Dataset entries:
»»

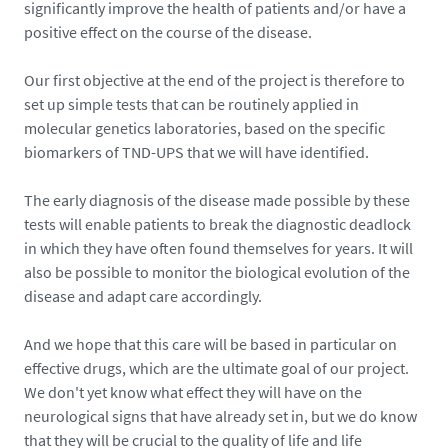
significantly improve the health of patients and/or have a
positive effect on the course of the disease.
Our first objective at the end of the project is therefore to
set up simple tests that can be routinely applied in
molecular genetics laboratories, based on the specific
biomarkers of TND-UPS that we will have identified.
The early diagnosis of the disease made possible by these
tests will enable patients to break the diagnostic deadlock
in which they have often found themselves for years. It will
also be possible to monitor the biological evolution of the
disease and adapt care accordingly.
And we hope that this care will be based in particular on
effective drugs, which are the ultimate goal of our project.
We don't yet know what effect they will have on the
neurological signs that have already set in, but we do know
that they will be crucial to the quality of life and life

««

The answer is every line in the data where the word "disease" appears.

## Answer to this problem:
positive effect on the course of the disease.
The early diagnosis of the disease made possible by these
disease and adapt care accordingly.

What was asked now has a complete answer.